I went to the hospital, and that was that really. And I phoned … It was really an afterthought to be honest, because you're trying to process all this information that they're giving you. The lady I spoke to was lovely. Really, really, lovely, and very sympathetic, and great empathy, and I'm really sorry, and don't worry about it we'll deal with everything for you. We'll contact your doctors, and the hospital, and to give us all those details, and we'll make sure that we keep in touch with you.

And I cried…

….and because it was such a huge relief, because you don't know what the future's gonna hold. At the end of the day, you don't know whether the cancer's gonna come back or not. If you've got that relief in knowing that your mortgage is paid for, and you're not gonna get turfed out of your house, you are not gonna get your house repossessed it's just such a wonderful feeling, and it just means you can concentrate on looking after yourself, and getting yourself prepared for the chemo, and just coming to terms with everything, and just getting on with life, and not having to worry about where the money's gonna come from.

My whole process along the line with Aviva has just been fantastic really, the people I've spoken to, the communications methods have been great, and obviously the end result paying off my mortgage is just fantastic.

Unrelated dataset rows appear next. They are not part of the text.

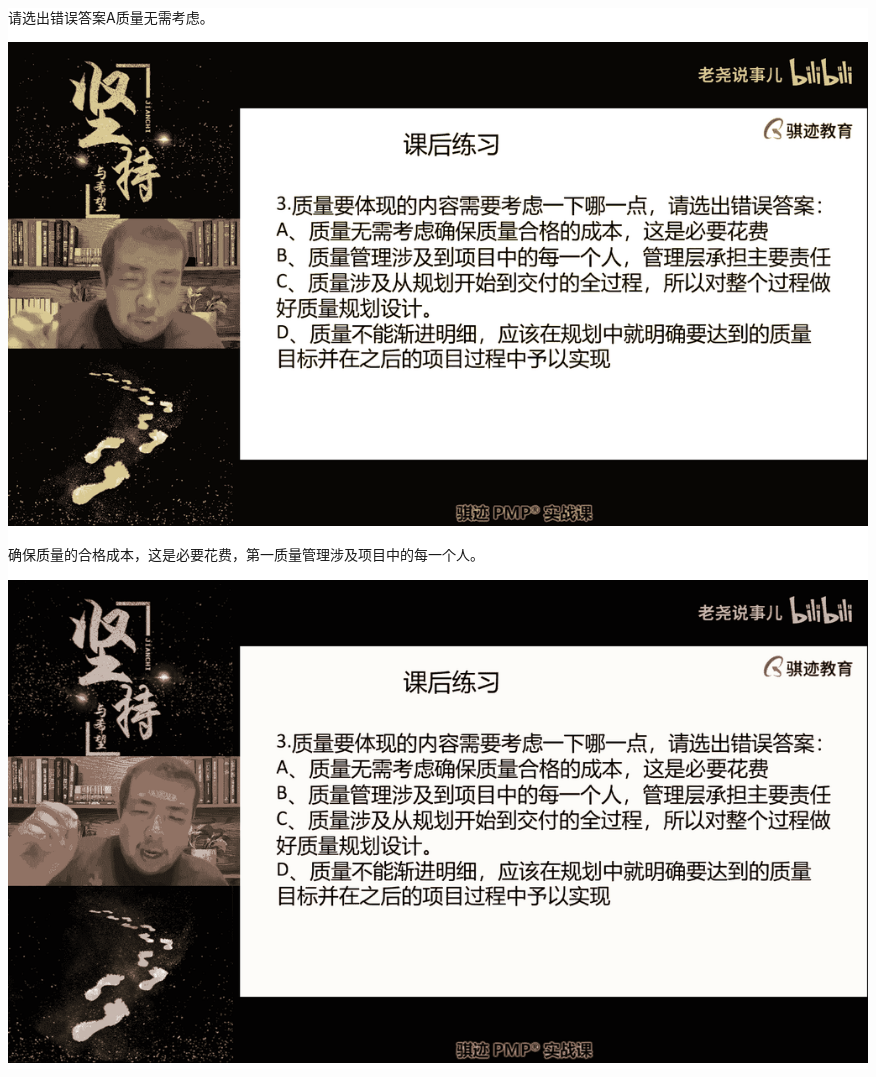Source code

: 请选出错误答案A质量无需考虑。

![](img/a81b0828a25fe61d4623f2a2174ba0cd_214.png)

确保质量的合格成本，这是必要花费，第一质量管理涉及项目中的每一个人。

![](img/a81b0828a25fe61d4623f2a2174ba0cd_216.png)
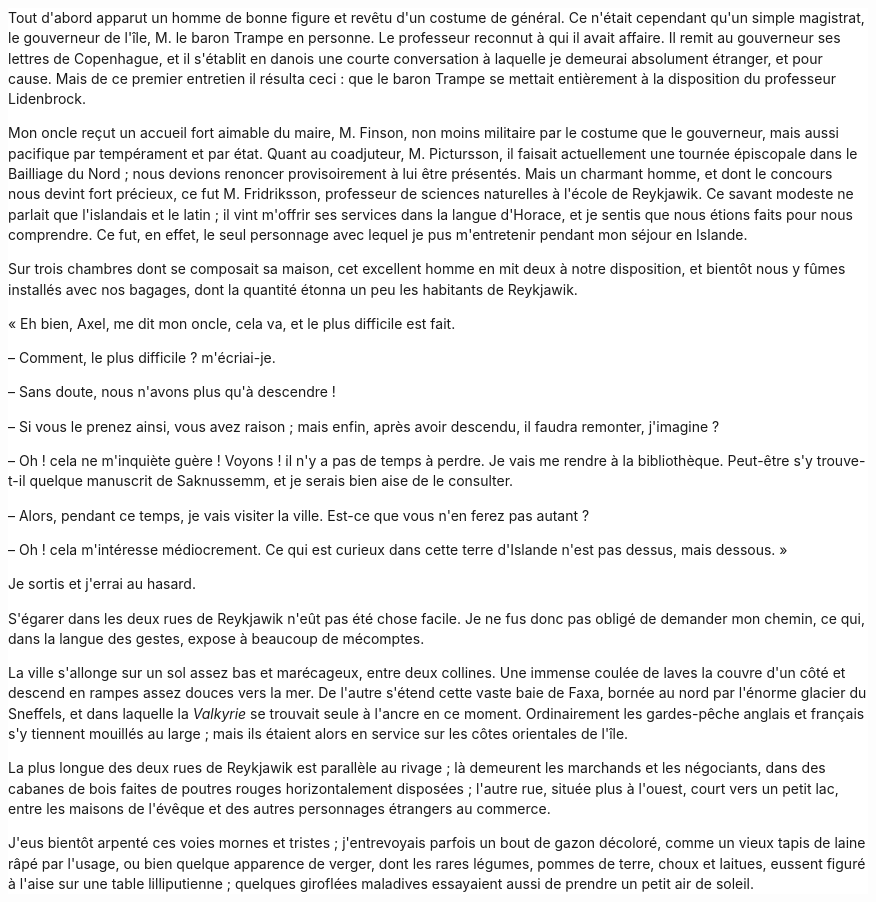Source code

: Tout d'abord apparut un homme de bonne figure et revêtu d'un costume de général. Ce n'était cependant qu'un simple magistrat, le gouverneur de l'île, M. le baron Trampe en personne. Le professeur reconnut à qui il avait affaire. Il remit au gouverneur ses lettres de Copenhague, et il s'établit en danois une courte conversation à laquelle je demeurai absolument étranger, et pour cause. Mais de ce premier entretien il résulta ceci : que le baron Trampe se mettait entièrement à la disposition du professeur Lidenbrock.

Mon oncle reçut un accueil fort aimable du maire, M. Finson, non moins militaire par le costume que le gouverneur, mais aussi pacifique par tempérament et par état. Quant au coadjuteur, M. Pictursson, il faisait actuellement une tournée épiscopale dans le Bailliage du Nord ; nous devions renoncer provisoirement à lui être présentés. Mais un charmant homme, et dont le concours nous devint fort précieux, ce fut M. Fridriksson, professeur de sciences naturelles à l'école de Reykjawik. Ce savant modeste ne parlait que l'islandais et le latin ; il vint m'offrir ses services dans la langue d'Horace, et je sentis que nous étions faits pour nous comprendre. Ce fut, en effet, le seul personnage avec lequel je pus m'entretenir pendant mon séjour en Islande.

Sur trois chambres dont se composait sa maison, cet excellent homme en mit deux à notre disposition, et bientôt nous y fûmes installés avec nos bagages, dont la quantité étonna un peu les habitants de Reykjawik.

« Eh bien, Axel, me dit mon oncle, cela va, et le plus difficile est fait.

– Comment, le plus difficile ? m'écriai-je.

– Sans doute, nous n'avons plus qu'à descendre !

– Si vous le prenez ainsi, vous avez raison ; mais enfin, après avoir descendu, il faudra remonter, j'imagine ?

– Oh ! cela ne m'inquiète guère ! Voyons ! il n'y a pas de temps à perdre. Je vais me rendre à la bibliothèque. Peut-être s'y trouve-t-il quelque manuscrit de Saknussemm, et je serais bien aise de le consulter.

– Alors, pendant ce temps, je vais visiter la ville. Est-ce que vous n'en ferez pas autant ?

– Oh ! cela m'intéresse médiocrement. Ce qui est curieux dans cette terre d'Islande n'est pas dessus, mais dessous. »

Je sortis et j'errai au hasard.

S'égarer dans les deux rues de Reykjawik n'eût pas été chose facile. Je ne fus donc pas obligé de demander mon chemin, ce qui, dans la langue des gestes, expose à beaucoup de mécomptes.

La ville s'allonge sur un sol assez bas et marécageux, entre deux collines. Une immense coulée de laves la couvre d'un côté et descend en rampes assez douces vers la mer. De l'autre s'étend cette vaste baie de Faxa, bornée au nord par l'énorme glacier du Sneffels, et dans laquelle la *Valkyrie* se trouvait seule à l'ancre en ce moment. Ordinairement les gardes-pêche anglais et français s'y tiennent mouillés au large ; mais ils étaient alors en service sur les côtes orientales de l'île.

La plus longue des deux rues de Reykjawik est parallèle au rivage ; là demeurent les marchands et les négociants, dans des cabanes de bois faites de poutres rouges horizontalement disposées ; l'autre rue, située plus à l'ouest, court vers un petit lac, entre les maisons de l'évêque et des autres personnages étrangers au commerce.

J'eus bientôt arpenté ces voies mornes et tristes ; j'entrevoyais parfois un bout de gazon décoloré, comme un vieux tapis de laine râpé par l'usage, ou bien quelque apparence de verger, dont les rares légumes, pommes de terre, choux et laitues, eussent figuré à l'aise sur une table lilliputienne ; quelques giroflées maladives essayaient aussi de prendre un petit air de soleil.
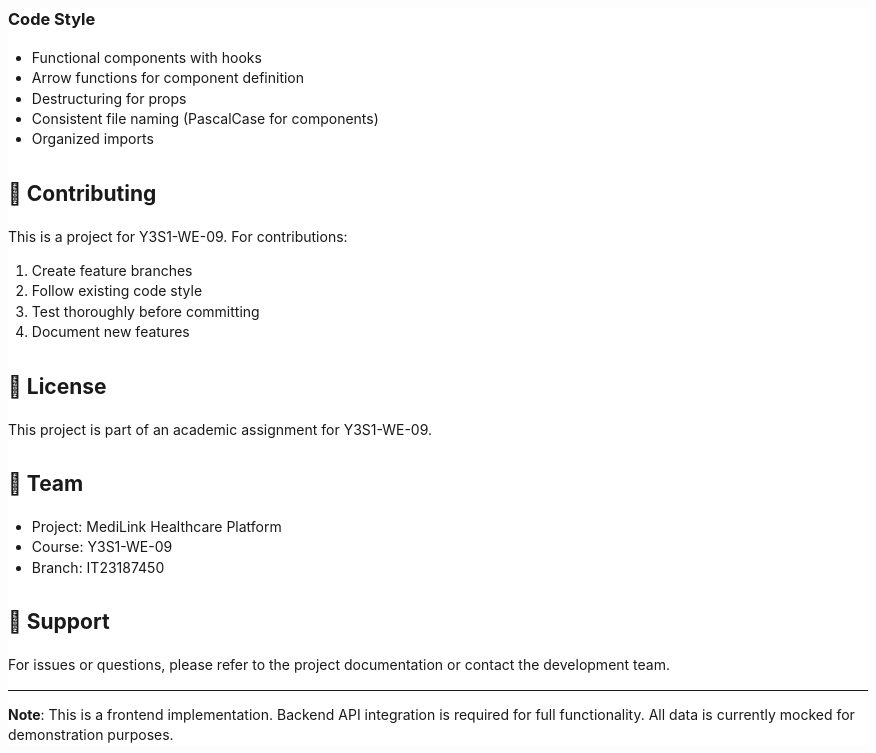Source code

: ### Code Style
- Functional components with hooks
- Arrow functions for component definition
- Destructuring for props
- Consistent file naming (PascalCase for components)
- Organized imports

## 🤝 Contributing

This is a project for Y3S1-WE-09. For contributions:
1. Create feature branches
2. Follow existing code style
3. Test thoroughly before committing
4. Document new features

## 📄 License

This project is part of an academic assignment for Y3S1-WE-09.

## 👥 Team

- Project: MediLink Healthcare Platform
- Course: Y3S1-WE-09
- Branch: IT23187450

## 📧 Support

For issues or questions, please refer to the project documentation or contact the development team.

---

**Note**: This is a frontend implementation. Backend API integration is required for full functionality. All data is currently mocked for demonstration purposes.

You know they ask "How are you doing? How's everything going? How's the treatment going?" I said I was about to start the chemo. I think it was the following week. Again, he said "I hope it's not too severe, and I hope you manage all right with it." So it really felt like you were a real person, and not just a number, or a statistic. It felt like they actually had an interest in you as a human being, which is something else that's really, really nice when you're going through this process… so to be treated as a human being, and for somebody to pick up on how frightened you are, or how worried you are about things, is lovely. It really is.

I have to say you hear all kinds of horror stories about insurances, but I have to say I've had no quibbles with Aviva at all. I'm living proof that they've paid out. It's been simple, easy, stress-free. It's been great.